Catarina Martins e a “geringonça”: “Cá estamos para esticar a corda”

(TIAGO PETINGA/LUSA)

O termo “geringonça” já não faz mossa no Bloco de Esquerda. Catarina Martins assume-o, veste a camisola, mas deixa um aviso a António Costa: “No Bloco de Esquerda não cedemos. Queremos mais”.

“Geringonça, a máquina complexa com muitos parafusos que funciona. E que vai funcionado.” A descrição é da própria coordenadora do Bloco de Esquerda, Catarina Martins, que, no encerramento do primeiro dia das jornadas parlamentares do Bloco de Esquerda, aproveitou para fazer o balanço dos primeiros seis meses da atual maioria parlamentar. Balanço positivo, reconheceu a dirigente bloquista, mas com muito caminho por percorrer. “Estamos aqui para a esticar a corda que mantém uma maioria que recupera rendimentos.” Ou seja, a mensagem é simples: o Bloco quer mais e vai exigir mais do Governo socialista.

Esta parece ser a mensagem que o Bloco vai ensaiar até à próxima convenção do partido, a 25 e 26 de junho. Os bloquistas estão dispostos a apoiar o Executivo de António Costa, mas os socialistas têm de ir mais longe na reposição dos direitos e rendimentos dos portugueses. “Tantas vezes ouvimos que a exigência do Bloco de Esquerda pode ser um qualquer perigo para o país. A exigência do Bloco de Esquerda é o que torna possível uma maioria para a recuperação de rendimentos”, atirou a coordenadora do Bloco de Esquerda.

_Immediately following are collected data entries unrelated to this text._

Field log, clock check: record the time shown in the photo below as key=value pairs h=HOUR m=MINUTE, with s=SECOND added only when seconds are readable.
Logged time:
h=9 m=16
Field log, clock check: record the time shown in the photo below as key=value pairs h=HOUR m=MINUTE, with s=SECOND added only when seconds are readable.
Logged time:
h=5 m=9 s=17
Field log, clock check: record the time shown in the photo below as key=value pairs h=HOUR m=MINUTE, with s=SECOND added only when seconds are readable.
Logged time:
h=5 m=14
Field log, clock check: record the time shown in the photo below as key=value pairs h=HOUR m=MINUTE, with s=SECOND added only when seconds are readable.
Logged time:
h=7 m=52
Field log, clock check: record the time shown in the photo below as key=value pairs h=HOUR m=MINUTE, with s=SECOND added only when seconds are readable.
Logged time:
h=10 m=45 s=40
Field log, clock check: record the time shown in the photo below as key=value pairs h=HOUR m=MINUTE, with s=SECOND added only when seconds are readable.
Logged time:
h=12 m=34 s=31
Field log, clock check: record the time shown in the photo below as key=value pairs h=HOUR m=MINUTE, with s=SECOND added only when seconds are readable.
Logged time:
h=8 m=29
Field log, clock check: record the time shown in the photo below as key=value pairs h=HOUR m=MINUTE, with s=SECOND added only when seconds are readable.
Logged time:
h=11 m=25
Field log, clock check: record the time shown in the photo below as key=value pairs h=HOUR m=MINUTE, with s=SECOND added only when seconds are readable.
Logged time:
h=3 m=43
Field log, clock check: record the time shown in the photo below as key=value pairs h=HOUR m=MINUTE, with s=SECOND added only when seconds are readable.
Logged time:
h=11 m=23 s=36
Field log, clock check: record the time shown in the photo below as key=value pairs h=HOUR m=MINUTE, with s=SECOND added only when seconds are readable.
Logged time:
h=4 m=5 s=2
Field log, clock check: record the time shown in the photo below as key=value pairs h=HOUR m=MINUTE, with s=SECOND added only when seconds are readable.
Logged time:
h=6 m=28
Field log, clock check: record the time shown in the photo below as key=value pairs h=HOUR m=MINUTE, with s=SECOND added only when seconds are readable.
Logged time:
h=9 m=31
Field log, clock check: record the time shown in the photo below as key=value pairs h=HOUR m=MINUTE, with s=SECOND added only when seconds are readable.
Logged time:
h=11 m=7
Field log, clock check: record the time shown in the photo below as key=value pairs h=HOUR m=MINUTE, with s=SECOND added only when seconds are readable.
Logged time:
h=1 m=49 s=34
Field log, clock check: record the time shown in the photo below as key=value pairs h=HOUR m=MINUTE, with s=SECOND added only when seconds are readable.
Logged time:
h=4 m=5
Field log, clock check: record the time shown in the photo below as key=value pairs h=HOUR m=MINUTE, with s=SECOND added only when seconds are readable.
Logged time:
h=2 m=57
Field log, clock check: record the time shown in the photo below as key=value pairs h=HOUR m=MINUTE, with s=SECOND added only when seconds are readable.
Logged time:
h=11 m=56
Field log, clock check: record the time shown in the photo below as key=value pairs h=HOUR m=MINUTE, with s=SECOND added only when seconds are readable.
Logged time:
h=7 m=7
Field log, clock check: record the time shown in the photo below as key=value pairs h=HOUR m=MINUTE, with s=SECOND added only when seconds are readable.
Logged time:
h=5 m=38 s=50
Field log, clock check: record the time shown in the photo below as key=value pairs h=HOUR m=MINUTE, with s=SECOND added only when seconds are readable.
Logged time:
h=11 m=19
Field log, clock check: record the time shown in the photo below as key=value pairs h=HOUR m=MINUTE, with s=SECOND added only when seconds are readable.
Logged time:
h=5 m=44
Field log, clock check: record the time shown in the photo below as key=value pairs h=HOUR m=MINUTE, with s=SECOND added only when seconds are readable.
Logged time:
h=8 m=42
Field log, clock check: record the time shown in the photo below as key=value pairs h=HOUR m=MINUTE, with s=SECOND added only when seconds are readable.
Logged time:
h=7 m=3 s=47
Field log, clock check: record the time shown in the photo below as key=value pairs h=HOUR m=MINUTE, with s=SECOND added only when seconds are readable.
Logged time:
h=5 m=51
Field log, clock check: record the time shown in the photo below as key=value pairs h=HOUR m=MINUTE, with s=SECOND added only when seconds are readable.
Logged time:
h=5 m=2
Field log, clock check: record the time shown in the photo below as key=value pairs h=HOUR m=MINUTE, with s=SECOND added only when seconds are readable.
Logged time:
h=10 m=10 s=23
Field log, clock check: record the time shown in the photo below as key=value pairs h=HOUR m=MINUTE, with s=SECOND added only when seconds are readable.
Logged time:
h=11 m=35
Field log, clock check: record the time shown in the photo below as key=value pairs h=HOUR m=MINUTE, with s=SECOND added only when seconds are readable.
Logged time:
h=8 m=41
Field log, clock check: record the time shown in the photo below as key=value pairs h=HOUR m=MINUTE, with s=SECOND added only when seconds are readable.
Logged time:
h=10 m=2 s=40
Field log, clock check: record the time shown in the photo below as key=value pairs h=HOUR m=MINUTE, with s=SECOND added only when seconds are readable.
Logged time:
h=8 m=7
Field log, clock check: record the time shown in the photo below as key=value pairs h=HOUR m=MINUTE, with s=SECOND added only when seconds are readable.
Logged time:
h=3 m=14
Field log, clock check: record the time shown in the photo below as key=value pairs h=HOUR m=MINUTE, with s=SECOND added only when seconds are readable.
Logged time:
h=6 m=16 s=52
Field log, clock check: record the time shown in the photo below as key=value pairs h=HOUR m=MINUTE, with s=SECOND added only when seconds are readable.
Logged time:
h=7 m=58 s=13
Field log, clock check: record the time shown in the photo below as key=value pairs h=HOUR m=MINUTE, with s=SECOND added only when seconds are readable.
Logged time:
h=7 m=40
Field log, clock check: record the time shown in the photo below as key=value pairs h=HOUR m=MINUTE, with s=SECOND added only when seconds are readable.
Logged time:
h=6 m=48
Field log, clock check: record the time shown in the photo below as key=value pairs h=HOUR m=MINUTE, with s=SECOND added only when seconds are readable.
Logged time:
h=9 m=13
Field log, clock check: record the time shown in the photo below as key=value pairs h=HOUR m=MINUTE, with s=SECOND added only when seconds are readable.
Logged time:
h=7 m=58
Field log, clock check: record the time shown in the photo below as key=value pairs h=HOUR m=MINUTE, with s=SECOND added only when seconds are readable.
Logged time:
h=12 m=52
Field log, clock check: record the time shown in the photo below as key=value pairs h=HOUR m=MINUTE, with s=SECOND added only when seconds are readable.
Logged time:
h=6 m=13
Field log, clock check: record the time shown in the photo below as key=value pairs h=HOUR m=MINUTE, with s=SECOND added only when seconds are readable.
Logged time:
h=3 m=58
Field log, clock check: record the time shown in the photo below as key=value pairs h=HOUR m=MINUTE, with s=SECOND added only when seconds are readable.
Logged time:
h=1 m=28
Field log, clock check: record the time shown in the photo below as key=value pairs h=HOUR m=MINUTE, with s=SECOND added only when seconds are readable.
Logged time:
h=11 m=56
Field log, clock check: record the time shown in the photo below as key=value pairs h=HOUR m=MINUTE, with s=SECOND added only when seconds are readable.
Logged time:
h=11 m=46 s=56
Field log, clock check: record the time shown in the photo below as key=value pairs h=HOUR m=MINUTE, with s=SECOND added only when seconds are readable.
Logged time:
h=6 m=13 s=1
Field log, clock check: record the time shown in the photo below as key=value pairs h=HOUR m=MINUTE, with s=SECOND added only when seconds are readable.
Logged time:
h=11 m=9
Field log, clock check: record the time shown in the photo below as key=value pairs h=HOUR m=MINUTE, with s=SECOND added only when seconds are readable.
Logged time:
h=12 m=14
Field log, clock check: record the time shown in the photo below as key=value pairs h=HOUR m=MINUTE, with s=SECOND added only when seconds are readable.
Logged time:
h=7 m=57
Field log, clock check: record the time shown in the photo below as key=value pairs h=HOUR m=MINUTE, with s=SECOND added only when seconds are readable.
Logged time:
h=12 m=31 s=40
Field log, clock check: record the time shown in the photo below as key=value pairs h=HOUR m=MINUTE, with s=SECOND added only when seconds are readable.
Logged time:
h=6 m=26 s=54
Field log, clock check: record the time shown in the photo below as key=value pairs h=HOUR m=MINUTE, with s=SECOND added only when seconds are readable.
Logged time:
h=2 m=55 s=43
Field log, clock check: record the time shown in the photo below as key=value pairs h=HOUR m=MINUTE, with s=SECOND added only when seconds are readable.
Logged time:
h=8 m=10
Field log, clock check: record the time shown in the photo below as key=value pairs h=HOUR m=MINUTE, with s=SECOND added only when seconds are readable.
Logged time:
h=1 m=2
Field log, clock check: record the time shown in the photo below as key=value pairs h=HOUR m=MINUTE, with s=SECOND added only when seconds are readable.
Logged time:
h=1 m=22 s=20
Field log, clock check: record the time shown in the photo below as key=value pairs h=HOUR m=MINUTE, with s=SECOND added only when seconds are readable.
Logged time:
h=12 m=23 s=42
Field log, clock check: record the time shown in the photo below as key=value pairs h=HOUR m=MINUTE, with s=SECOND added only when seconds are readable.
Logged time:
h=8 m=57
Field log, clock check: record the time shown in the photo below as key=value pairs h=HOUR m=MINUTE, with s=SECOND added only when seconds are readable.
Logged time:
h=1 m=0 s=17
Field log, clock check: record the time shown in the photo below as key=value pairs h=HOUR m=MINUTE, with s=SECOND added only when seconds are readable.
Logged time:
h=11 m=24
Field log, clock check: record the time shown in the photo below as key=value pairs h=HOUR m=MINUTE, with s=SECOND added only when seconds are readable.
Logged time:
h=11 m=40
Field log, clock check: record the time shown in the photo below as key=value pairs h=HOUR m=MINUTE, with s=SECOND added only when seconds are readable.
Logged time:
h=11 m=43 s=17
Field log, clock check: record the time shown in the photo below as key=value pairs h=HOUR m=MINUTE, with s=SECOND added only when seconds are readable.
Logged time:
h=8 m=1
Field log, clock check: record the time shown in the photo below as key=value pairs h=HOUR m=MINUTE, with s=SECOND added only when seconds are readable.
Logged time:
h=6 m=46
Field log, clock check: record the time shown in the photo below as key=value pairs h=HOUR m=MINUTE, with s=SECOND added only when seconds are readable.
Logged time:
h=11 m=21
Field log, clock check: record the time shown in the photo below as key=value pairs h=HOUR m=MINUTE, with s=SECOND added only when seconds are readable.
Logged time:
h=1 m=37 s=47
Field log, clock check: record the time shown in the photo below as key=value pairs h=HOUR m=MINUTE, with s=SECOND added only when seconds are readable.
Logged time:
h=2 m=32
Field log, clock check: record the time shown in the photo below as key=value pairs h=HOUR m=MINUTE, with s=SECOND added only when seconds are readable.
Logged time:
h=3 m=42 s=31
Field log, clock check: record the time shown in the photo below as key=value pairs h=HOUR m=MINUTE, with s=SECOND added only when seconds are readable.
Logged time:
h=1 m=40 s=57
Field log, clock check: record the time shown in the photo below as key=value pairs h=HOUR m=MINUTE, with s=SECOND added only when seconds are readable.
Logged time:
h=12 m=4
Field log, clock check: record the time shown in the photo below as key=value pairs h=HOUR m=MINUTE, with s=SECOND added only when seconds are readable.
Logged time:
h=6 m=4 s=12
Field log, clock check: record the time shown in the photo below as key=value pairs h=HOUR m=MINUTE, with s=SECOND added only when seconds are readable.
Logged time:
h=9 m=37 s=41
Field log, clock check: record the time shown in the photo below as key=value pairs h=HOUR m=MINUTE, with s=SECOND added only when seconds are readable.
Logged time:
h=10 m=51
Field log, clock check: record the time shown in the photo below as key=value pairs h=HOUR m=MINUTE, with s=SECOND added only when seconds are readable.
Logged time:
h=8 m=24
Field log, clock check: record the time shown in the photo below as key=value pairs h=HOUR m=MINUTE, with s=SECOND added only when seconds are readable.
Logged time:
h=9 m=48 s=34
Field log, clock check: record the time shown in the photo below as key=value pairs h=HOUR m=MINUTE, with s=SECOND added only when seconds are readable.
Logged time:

E se o termo “geringonça” parece já não fazer mossa no Bloco de Esquerda, Catarina Martins fez questão de assumir a responsabilidade do partido na manutenção da estabilidade da aliança de esquerda. “Se o Bloco de Esquerda não tivesse sido exigente, o acordo parlamentar não teria existido. A nossa exigência é o cimento da maioria.”

Sem poupar a direita, que acusou de estar “amarrada à bancarrota porque sem bancarrota a direita não existe”, a porta-voz do Bloco não deixou de dar uma alfinetada aos socialistas. Não fosse o papel do Bloco na construção da atual maioria, diz Catarina Martins, e o país estaria condenado à “austeridade” de PSD e CDS ou à “austeridade soft” do PS.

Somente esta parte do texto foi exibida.